许梁轻叹一声,神色凝重,缓缓说道:“徐阁老已决意放弃首辅之位,这事王贤应当已经知道了?”
王贤点头。
“温体仁这老东西在京城里上蹿下跳,想要谋取首辅之位,如果不出意外的话,首辅之位非他莫属不可。这个人与本官有很深的过节,如果他当了首辅,我的日子多半会不好过的。”
王贤似乎听懂了,惊讶地说道:“许老弟你想把温体仁的首辅梦给搅黄了?”王贤转了一圈,皱眉道:“如今内阁里只有徐光启,温体仁,孙承宗三人。徐阁老主动放弃首辅之位,而孙承宗对首辅之位似乎毫无兴趣。老弟啊,温阁老首辅的位置,咱们是挡不住的。”
许梁轻轻摇头,道:“我也知道温体仁上位已成定局。所以我要另想办法。”
王贤看着许梁,沉声说道:“许老弟需要我做什么?”
许梁道:“温体仁上位咱们挡不住。为防着温体仁一家独大,我决定往里面掺沙子。阁臣太少,肯定是要庭推补充阁臣的。我想请王兄给司礼监的王承恩带个信,请他出手,支持都察院佥都御史黄道周入选阁臣!”
王贤吃了一惊:“你想扶黄道周入阁?”
王贤仿佛重新认识许梁一样,心里感慨万千:真是让人意外啊,几年前跟在自己手下做事的建昌典史,如今不但手握重兵,居然已经开始左右朝堂了!这种成长速度令王贤惊惧。
看见许梁郑重地点头承认,王贤便拱手道:“老弟放心,你的话我一定带到。”
许梁想了想,又补充说道:“如果可能的话,请王公公设法让推选首辅之事放到增补阁臣之后进行。”
王贤一愣,随即便明白了许梁的用意。朝庭这次庭推,只有两件事情,一是推选首辅,二是增补阁臣。虽然仅仅是调整了一下事件的出场顺序,但其中的差别就特别大了。如果推选首辅之事放在增被阁臣前面的话,温体仁顺利晋级之后,以这人的小人心性,肯定会毫不犹豫地拋弃他与徐阁老之间的合作,转而用迟一世办法阻止黄道周入阁。
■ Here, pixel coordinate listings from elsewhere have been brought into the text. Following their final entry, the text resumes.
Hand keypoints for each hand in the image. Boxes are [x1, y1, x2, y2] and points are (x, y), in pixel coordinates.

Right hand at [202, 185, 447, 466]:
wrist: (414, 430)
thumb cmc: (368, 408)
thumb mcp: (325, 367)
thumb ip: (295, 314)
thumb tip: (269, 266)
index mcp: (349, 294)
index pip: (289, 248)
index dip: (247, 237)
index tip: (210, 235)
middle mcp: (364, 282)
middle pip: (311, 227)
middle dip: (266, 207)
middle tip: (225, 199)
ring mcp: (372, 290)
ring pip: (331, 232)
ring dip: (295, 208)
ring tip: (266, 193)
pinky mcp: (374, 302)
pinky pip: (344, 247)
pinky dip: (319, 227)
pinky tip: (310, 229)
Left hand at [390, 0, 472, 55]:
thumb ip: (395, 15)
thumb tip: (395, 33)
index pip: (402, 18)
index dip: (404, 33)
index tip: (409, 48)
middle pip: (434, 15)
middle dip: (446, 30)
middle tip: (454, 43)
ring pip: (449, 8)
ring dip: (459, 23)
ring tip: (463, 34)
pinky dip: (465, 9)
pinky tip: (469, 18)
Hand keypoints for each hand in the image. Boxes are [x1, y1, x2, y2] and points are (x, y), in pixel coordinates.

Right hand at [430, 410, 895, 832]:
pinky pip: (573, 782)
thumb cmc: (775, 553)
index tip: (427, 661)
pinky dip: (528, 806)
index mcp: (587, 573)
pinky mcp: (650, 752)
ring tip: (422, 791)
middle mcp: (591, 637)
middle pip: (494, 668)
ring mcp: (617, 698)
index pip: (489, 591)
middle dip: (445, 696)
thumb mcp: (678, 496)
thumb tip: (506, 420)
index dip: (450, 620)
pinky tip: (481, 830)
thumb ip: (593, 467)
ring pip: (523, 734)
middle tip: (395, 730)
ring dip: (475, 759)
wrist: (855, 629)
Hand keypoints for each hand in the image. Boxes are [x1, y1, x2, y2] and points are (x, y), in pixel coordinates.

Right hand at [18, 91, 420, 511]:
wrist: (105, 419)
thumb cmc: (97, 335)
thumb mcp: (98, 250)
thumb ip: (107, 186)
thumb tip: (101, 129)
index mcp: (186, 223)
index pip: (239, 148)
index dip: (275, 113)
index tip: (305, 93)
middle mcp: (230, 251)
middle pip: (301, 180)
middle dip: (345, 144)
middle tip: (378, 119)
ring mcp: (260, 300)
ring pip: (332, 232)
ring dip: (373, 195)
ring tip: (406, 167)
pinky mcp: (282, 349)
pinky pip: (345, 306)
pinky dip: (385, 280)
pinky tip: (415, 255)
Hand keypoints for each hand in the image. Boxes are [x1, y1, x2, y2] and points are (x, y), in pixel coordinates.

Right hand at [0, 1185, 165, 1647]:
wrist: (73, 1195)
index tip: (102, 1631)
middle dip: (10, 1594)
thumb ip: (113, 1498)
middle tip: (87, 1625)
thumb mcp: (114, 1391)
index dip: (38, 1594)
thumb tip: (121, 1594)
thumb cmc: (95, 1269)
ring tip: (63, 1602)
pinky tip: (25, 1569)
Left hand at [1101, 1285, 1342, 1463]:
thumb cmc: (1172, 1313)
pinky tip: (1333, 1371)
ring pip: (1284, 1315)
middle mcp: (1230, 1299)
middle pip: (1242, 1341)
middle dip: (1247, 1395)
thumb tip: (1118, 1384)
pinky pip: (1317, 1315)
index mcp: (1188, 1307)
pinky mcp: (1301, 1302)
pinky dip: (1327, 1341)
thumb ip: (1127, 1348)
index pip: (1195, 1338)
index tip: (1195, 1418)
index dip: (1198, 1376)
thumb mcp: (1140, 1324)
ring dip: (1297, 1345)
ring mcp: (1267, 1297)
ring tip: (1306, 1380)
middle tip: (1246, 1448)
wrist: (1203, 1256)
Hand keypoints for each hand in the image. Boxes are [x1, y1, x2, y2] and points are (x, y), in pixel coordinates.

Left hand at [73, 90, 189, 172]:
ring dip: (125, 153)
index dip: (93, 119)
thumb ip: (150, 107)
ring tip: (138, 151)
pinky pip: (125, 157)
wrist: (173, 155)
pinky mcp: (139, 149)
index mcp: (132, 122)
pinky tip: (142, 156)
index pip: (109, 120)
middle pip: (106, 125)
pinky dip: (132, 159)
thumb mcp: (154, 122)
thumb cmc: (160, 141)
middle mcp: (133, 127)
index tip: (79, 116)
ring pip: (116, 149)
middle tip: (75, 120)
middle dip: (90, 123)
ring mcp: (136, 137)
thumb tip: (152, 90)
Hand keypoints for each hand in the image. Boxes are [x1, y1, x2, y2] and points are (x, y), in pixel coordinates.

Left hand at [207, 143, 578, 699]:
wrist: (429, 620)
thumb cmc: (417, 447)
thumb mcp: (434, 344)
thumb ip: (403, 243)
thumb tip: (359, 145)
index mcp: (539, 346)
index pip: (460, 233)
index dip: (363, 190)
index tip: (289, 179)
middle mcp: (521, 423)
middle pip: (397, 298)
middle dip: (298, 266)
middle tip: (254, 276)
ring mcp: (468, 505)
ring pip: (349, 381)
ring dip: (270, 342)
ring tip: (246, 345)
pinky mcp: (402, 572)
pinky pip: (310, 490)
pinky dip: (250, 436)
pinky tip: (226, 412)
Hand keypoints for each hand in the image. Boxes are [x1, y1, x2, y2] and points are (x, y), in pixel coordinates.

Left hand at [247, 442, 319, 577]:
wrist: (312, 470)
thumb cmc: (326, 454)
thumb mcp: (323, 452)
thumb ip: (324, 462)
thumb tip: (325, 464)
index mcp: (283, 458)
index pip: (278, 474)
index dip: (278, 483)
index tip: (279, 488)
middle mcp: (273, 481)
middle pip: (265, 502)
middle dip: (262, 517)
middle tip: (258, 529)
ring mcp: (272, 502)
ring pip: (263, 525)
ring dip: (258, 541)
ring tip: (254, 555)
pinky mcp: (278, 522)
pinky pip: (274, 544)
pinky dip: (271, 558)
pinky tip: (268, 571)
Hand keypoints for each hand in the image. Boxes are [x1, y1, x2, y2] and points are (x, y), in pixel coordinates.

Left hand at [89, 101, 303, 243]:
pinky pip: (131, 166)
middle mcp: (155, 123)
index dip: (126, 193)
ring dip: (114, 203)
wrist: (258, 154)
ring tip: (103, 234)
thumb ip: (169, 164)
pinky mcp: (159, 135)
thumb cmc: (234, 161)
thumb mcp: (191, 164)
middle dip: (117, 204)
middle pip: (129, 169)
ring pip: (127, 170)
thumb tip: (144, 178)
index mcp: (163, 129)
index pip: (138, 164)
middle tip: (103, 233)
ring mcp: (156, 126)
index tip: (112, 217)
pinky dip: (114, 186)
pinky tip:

而如果增补阁老之事放在顡的话,由于那个时候温体仁还没有晋级,便存在许多变数,尤其是,如果不顺着徐阁老的用意,把黄道周弄进内阁,温体仁会担心一向言而有信的徐阁老反悔!
一前一后,天壤之别。
三天之后,徐阁老便吵着自己的病全好了,催促许梁派兵出发。巡抚衙门的大夫给徐阁老仔细检查一番,见徐阁老的风寒当真是好得差不多了,便向许梁据实以报。
许梁当即说话算话,当天集合兵力,第二天便把五千陕西兵交到余大中手里。为了表示诚意,许梁还额外赠送了一些粮草银两给余大中。
长安城外,五千兵马已经起程,张嫣从护送的京营士兵里拨出两百兵护送徐阁老回京。许梁,张嫣等人与徐阁老送别。
徐阁老站在马车外,朝许梁等人拱手作别,许梁把包东西放进马车里,朝徐阁老挤挤眼睛,轻笑道:“这是我让衙门里的大夫特意为阁老准备的草药,阁老路上按时吃,待回到京城的时候,身体肯定能全好了的。”